Quoted text –
========
In the case of using CwDA as a kind of mutator, there might at times be an effect that's [essentially] new that is more than the sum of old ideas. For example, if Marsailles Chess works, somehow, when crossed with CwDA, it may well play rather differently than straight Marsailles Chess played using only FIDE armies for both sides. It seems a more problematical matter in the case of a 10x8 version of CwDA, as it's open question, perhaps, whether enough new fairy chess pieces could possibly be created from scratch to make for the novel and bigger armies that might be used.

Also, If, say. an archbishop is not rejected as a tired old piece type, then (kind of as Joe alluded to about rooks & bishops on circular boards) it's value/utility on 10x8 is somewhat different than on, say, 8x8, perhaps moreso depending on the pieces it's mixed with in a given army. I suppose then one could still debate whether anything essentially new is being added - I'd say there was, but instead of being something spectacular, it's subtle/'small', which many/some might find uninspiring though.


Kevin Pacey wrote on Mon, Jan 8, 2018 11:53 PM UTC:

P.S.: At the moment I cannot send/receive email.


Kevin Pacey wrote on Mon, Jan 8, 2018 11:02 PM UTC:

I'm having computer troubles. Hopefully I can continue on this old machine a bit.

@ H.G.: I suppose the only point to having two like armies on, e.g., 10x8 playing each other, and which aren't already in the context of a previously invented variant like 10x8 Capablanca Chess, would be that the two like armies could be designed to be close in value to, say, Capa's army. Otherwise your point on the matter many posts ago is taken, my oversight due to a hurried post.


V. Reinhart wrote on Mon, Jan 8, 2018 02:05 AM UTC:

I agree that 10x8 would not make sense for Chess with Different Armies. The all-new pieces are already enough of a change.
========
Raw records –
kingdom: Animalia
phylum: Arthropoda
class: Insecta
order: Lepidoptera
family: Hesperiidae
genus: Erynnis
========
Your objective –
Print the portion of the chess variant discussion unchanged, beginning at the words "Also, If, say." and stopping after the words "machine a bit.".

Problem solution –
Also, If, say. an archbishop is not rejected as a tired old piece type, then (kind of as Joe alluded to about rooks & bishops on circular boards) it's value/utility on 10x8 is somewhat different than on, say, 8x8, perhaps moreso depending on the pieces it's mixed with in a given army. I suppose then one could still debate whether anything essentially new is being added - I'd say there was, but instead of being something spectacular, it's subtle/'small', which many/some might find uninspiring though.


Kevin Pacey wrote on Mon, Jan 8, 2018 11:53 PM UTC:

P.S.: At the moment I cannot send/receive email.


Kevin Pacey wrote on Mon, Jan 8, 2018 11:02 PM UTC:

I'm having computer troubles. Hopefully I can continue on this old machine a bit.